● PROBLEM
Rename "bounding box" to "enclosing box" throughout the data below, and keep every other line unchanged.

● RECORDS FOR THIS EXERCISE
• • • • • • •

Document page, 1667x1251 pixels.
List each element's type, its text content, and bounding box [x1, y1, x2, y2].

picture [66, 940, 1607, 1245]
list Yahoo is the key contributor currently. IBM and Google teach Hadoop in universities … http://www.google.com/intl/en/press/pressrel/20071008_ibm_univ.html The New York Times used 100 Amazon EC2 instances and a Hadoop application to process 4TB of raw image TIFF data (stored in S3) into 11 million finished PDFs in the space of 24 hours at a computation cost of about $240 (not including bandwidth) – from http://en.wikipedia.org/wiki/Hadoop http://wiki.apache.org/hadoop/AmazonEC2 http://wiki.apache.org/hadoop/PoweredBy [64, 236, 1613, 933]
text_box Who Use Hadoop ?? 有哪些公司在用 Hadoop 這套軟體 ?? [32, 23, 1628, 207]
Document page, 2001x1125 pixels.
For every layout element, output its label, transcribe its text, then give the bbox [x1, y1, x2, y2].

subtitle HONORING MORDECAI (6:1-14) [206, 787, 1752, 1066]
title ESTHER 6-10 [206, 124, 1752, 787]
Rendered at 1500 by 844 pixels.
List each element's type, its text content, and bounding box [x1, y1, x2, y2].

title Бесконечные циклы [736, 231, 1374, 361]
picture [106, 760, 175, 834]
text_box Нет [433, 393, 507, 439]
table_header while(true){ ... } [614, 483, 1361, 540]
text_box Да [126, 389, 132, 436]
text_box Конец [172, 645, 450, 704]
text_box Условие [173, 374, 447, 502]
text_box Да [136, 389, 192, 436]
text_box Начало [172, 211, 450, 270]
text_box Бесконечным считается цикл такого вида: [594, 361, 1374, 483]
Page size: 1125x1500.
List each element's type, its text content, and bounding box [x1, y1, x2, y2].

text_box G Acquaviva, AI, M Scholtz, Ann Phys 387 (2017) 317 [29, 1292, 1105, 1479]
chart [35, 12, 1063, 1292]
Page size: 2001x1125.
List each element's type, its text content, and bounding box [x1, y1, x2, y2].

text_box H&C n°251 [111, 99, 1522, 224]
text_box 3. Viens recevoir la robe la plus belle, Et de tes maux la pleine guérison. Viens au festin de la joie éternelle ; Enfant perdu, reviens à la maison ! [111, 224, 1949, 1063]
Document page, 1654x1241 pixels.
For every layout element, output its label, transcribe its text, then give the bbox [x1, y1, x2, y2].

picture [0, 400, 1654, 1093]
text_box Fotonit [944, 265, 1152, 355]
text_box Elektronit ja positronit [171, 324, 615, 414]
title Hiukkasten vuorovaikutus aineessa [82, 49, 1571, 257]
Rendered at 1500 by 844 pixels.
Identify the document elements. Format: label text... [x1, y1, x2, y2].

• • • • • • •

● WRITTEN SOLUTION
Document page, 1667x1251 pixels.
List each element's type, its text content, and enclosing box [x1, y1, x2, y2].

picture [66, 940, 1607, 1245]
list Yahoo is the key contributor currently. IBM and Google teach Hadoop in universities … http://www.google.com/intl/en/press/pressrel/20071008_ibm_univ.html The New York Times used 100 Amazon EC2 instances and a Hadoop application to process 4TB of raw image TIFF data (stored in S3) into 11 million finished PDFs in the space of 24 hours at a computation cost of about $240 (not including bandwidth) – from http://en.wikipedia.org/wiki/Hadoop http://wiki.apache.org/hadoop/AmazonEC2 http://wiki.apache.org/hadoop/PoweredBy [64, 236, 1613, 933]
text_box Who Use Hadoop ?? 有哪些公司在用 Hadoop 這套軟體 ?? [32, 23, 1628, 207]
Document page, 2001x1125 pixels.
For every layout element, output its label, transcribe its text, then give the bbox [x1, y1, x2, y2].

subtitle HONORING MORDECAI (6:1-14) [206, 787, 1752, 1066]
title ESTHER 6-10 [206, 124, 1752, 787]
Rendered at 1500 by 844 pixels.
List each element's type, its text content, and enclosing box [x1, y1, x2, y2].

title Бесконечные циклы [736, 231, 1374, 361]
picture [106, 760, 175, 834]
text_box Нет [433, 393, 507, 439]
table_header while(true){ ... } [614, 483, 1361, 540]
text_box Да [126, 389, 132, 436]
text_box Конец [172, 645, 450, 704]
text_box Условие [173, 374, 447, 502]
text_box Да [136, 389, 192, 436]
text_box Начало [172, 211, 450, 270]
text_box Бесконечным считается цикл такого вида: [594, 361, 1374, 483]
Page size: 1125x1500.
List each element's type, its text content, and enclosing box [x1, y1, x2, y2].

text_box G Acquaviva, AI, M Scholtz, Ann Phys 387 (2017) 317 [29, 1292, 1105, 1479]
chart [35, 12, 1063, 1292]
Page size: 2001x1125.
List each element's type, its text content, and enclosing box [x1, y1, x2, y2].

text_box H&C n°251 [111, 99, 1522, 224]
text_box 3. Viens recevoir la robe la plus belle, Et de tes maux la pleine guérison. Viens au festin de la joie éternelle ; Enfant perdu, reviens à la maison ! [111, 224, 1949, 1063]
Document page, 1654x1241 pixels.
For every layout element, output its label, transcribe its text, then give the bbox [x1, y1, x2, y2].

picture [0, 400, 1654, 1093]
text_box Fotonit [944, 265, 1152, 355]
text_box Elektronit ja positronit [171, 324, 615, 414]
title Hiukkasten vuorovaikutus aineessa [82, 49, 1571, 257]
Rendered at 1500 by 844 pixels.
Identify the document elements. Format: label text... [x1, y1, x2, y2].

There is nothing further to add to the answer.